EDIT: RESOLVED. It was the MS-CHAP(V2) setting. Thanks everyone!
VPN server-side config:
- ISP fixed IP on cable modem running in router mode
- UDP ports 500 & 4500 forwarded to USG Pro 4 running 4.4.56 firmware
- Unifi OS 2.5.11 running on UCK G2 Plus
- Network App 7.2.95 using default config (VPN server enabled, pre-shared key auto generated, user auth: user, password)
client side:
- Win11 Pro behind NAT pointing to ISP modem public fixed IP
- VPN type: L2TP/IPsec with pre-shared key
- sign-in info: Username and Password
- AssumeUDPEncapsulationContextOnSendRule reg key added & set to 2 (1 doesn’t work at all)

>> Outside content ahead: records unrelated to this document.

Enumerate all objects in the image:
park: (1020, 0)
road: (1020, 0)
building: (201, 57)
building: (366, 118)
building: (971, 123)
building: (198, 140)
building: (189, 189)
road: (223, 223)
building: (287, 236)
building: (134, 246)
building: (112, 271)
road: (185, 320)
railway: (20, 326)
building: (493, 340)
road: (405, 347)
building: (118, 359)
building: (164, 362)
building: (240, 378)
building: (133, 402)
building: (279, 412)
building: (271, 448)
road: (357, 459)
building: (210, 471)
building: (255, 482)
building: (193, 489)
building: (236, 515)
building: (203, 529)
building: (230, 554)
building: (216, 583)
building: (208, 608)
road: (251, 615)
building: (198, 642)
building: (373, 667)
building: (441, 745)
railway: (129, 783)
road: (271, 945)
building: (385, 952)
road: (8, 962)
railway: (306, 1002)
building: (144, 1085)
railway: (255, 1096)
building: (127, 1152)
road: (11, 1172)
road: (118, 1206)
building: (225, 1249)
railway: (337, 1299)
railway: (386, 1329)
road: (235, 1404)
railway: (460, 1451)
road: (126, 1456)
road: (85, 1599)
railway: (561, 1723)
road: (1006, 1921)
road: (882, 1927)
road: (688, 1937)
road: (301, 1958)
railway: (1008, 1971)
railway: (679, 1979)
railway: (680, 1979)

Upon clicking “connect”, it establishes the connection to the VPN server and validates the sign-in info. Shortly after, it comes back with the following error:
“The connection was prevented because of a policy configured on the RAS/VPN server. Specifically, the authentication method used by the server to verify your username and password may not match the authentication method configured in your connection profile. Please contact the Administrator of the RAS server and notify them of this error.”
Any ideas on what might be causing this error?
EDIT: added more details
Hello! Thanks for posting on r/Ubiquiti!
This subreddit is here to provide unofficial technical support to people who use or want to dive into the world of Ubiquiti products. If you haven’t already been descriptive in your post, please take the time to edit it and add as many useful details as you can.

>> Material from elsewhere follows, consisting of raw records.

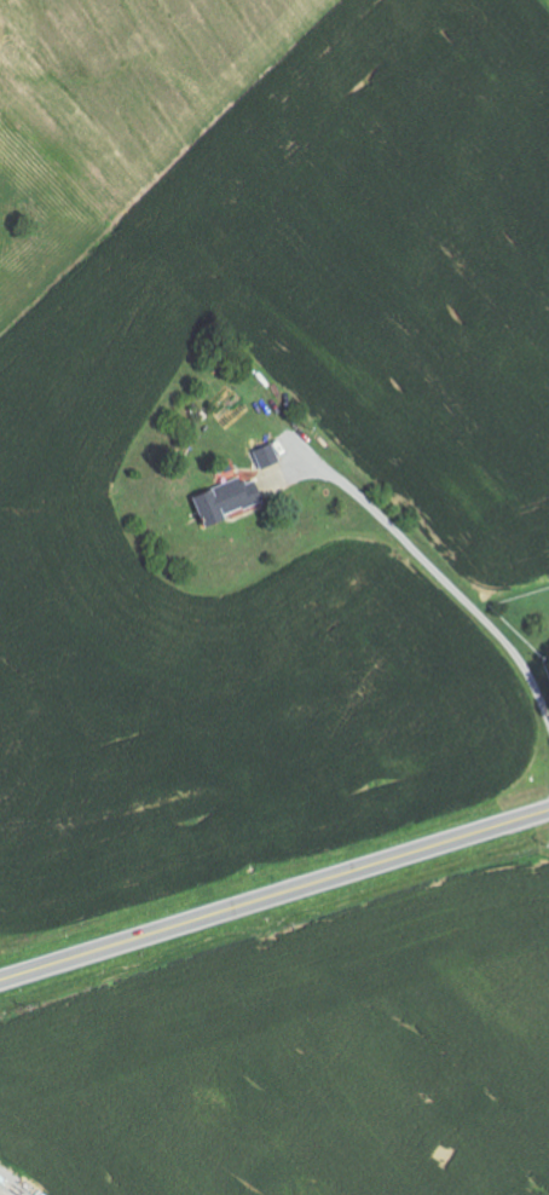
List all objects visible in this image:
building: (268, 456)
building: (229, 499)
road: (274, 895)

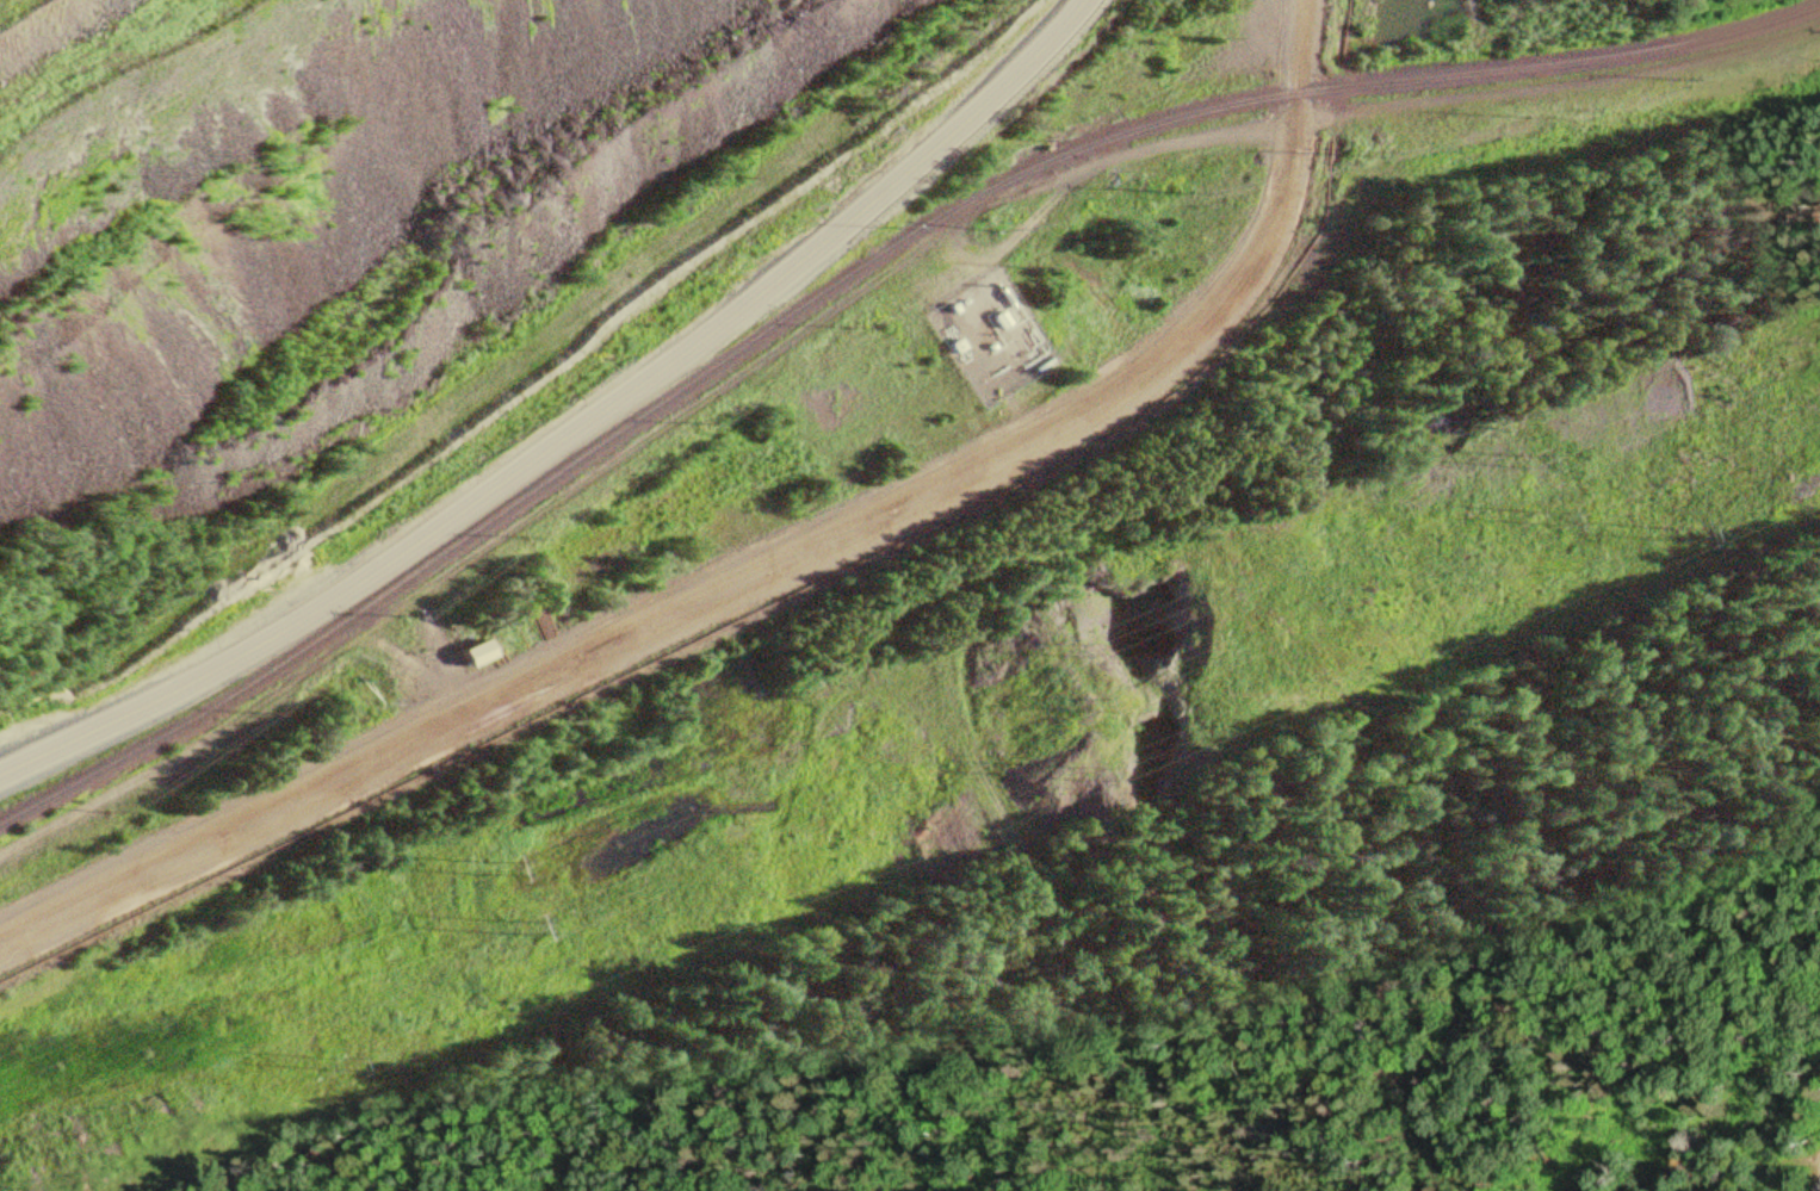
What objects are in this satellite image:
quarry: (321, 195)
railway: (855, 271)
road: (460, 386)
road: (571, 435)
road: (998, 453)
road: (570, 495)
road: (306, 578)
building: (470, 654)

Please read and understand the rules in the sidebar, as posts and comments that violate them will be removed. Please put all off topic posts in the weekly off topic thread that is stickied to the top of the subreddit.
If you see people spreading misinformation, trying to mislead others, or other inappropriate behavior, please report it!
I am a bot, and this action was performed automatically. Please contact the moderators of this subreddit if you have any questions or concerns.
I’ve gotten this exact error on a Windows box after reinstallation. Turns out I had missed a setting to allow MS-CHAP v2 under adapter options; that fixed it for me.
It’s described under the “Configuring Clients” here:
https://help.ui.com/hc/en-us/articles/115005445768-UniFi-Network-Configuring-Remote-Access-VPNs-VPN-Server-
HTH.
If your USG is running the VPN server, you don’t need to port forward.
Reboot the USG and within minutes of it coming online, try the vpn.
Make sure you have the key entered and the proper auth method assigned on the vpn client connection. The “wizard” in window 10 and 11 doesn’t give you any of the actual options needed to correctly setup the profile.
I’ve had very poor reliability of the L2TP function on unifi. Only thing that doesn’t seem to be a fail is site to site on IPSec.
Follow this yt guide, then watch it again, review your settings, watch again.
https://help.ui.com/hc/en-us/articles/115005445768-UniFi-Network-Configuring-Remote-Access-VPNs-VPN-Server-#:~:text=Go%20to%20Settings%20>%20Network%20%26%20internet,in%20your%20UniFi%20Network%20settings.&text=Click%20the%20Security%20tab%2C%20then,method%20to%20MS-CHAP%20v2
thank you! This did it. Somehow, I skipped this step even though I had already set a different client for another network - oops.
Now, if I could only figure out how to access the local machines at that site, I’d be set. I can RDP using my iPhone, but not from Windows.
Thanks for the reply, but the later reply pegged it. I do need to port forward because the USG is not internet-facing. It sits behind a cable modem that I can’t set to passthrough because of some restrictions from my provider.